Just a quick follow-up - if he WERE homozygous for every HLA antigen, would he be able to donate to everyone? Like, the equivalent of O negative blood? ('Cause that'd be cool!)

amschilling
06-18-2012, 06:14 PM
Just a quick follow-up - if he WERE homozygous for every HLA antigen, would he be able to donate to everyone? Like, the equivalent of O negative blood? ('Cause that'd be cool!)

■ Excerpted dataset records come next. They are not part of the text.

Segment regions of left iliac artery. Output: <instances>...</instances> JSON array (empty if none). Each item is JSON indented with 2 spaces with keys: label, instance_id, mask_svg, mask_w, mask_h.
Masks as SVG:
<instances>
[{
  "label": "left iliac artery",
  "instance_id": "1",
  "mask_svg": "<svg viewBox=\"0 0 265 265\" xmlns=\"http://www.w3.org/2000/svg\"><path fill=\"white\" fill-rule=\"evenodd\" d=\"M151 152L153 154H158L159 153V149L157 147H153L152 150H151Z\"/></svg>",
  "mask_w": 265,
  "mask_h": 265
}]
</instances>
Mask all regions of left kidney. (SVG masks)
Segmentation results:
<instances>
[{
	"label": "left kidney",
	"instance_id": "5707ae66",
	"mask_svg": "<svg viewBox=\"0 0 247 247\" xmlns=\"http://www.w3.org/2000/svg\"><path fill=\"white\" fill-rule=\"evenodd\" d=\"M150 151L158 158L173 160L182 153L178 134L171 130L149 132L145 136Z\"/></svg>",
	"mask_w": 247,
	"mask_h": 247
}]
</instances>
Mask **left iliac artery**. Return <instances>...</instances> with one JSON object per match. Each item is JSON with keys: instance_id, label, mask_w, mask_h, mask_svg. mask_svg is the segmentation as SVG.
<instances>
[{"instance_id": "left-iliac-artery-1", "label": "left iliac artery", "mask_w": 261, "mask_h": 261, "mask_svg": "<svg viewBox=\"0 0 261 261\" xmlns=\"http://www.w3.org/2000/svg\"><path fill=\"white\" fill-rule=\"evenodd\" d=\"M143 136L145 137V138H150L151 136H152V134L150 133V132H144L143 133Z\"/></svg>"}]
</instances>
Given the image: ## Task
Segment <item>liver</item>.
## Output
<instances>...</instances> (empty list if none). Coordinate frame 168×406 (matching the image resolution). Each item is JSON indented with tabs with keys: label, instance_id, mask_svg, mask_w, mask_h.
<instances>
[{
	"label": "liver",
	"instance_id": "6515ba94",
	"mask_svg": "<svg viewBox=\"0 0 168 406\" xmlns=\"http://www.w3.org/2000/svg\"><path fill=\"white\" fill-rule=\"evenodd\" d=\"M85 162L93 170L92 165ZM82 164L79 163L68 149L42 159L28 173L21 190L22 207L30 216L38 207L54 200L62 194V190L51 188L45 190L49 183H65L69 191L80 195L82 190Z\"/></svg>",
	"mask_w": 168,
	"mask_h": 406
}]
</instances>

Not sure about that, but what about having the two mothers be identical twins? That should cause them to have the same antigens, I believe. Plus think of the drama of Dad being with both twins... I can see a built in "ouch" factor that might have messed up the black sheep so that he's kinda got a reason to be what he is.

RozzandMaya
06-18-2012, 10:24 PM
I was once put on alert to provide a possible bone marrow match for one of my brothers. Since I'm a full sibling the doctors were reasonably confident that they'd find a match. With a half-sibling it would be more unlikely, but not impossible. What would be REALLY unlikely is finding a match from a total stranger.

And since recovery is several weeks for the donor and several months for the recipient, the prodigal just might have some time to reflect on why he was on the run from his family in the first place. Good luck with your prodigal!

Unimportant
06-19-2012, 01:31 AM
Just a quick follow-up - if he WERE homozygous for every HLA antigen, would he be able to donate to everyone? Like, the equivalent of O negative blood? ('Cause that'd be cool!)
Nope. There are a bunch of antigens at each locus. So at A, you get two out of something like 21 possibilities. At B, you get two out of forty-something possibilities. Same for C, DQ, DR, etc.

That's why the odds of his mother having the same set of antigens as his half-sister's mother are low....but not impossible.

Unimportant
06-19-2012, 01:36 AM
What would be REALLY unlikely is finding a match from a total stranger.
It does happen, which is why every potential recipient gets their HLA antigens tested and identified up front, and then donors (cadaver donors, donor banks, etc) get matched up with recipients as their organs become available.

Waaaaay back a zillion years ago, I worked in a transplant lab. I had my own blood tested just to check out some new reagents (we often used ourselves as guinea pigs). Then one day I was testing a whole slew of siblings for a man who needed a bone marrow transplant. None of his siblings were a match, but I kept staring at the patient's HLA numbers thinking "Gosh, that set looks familiar. Now, where have I seen...." D'oh! It was me! Turns out, I was a match for the patient!

I promptly contacted his doctor and offered to be a donor, and we started doing the additional tests to make sure I was compatible with him, but sadly he died before we could do the translant.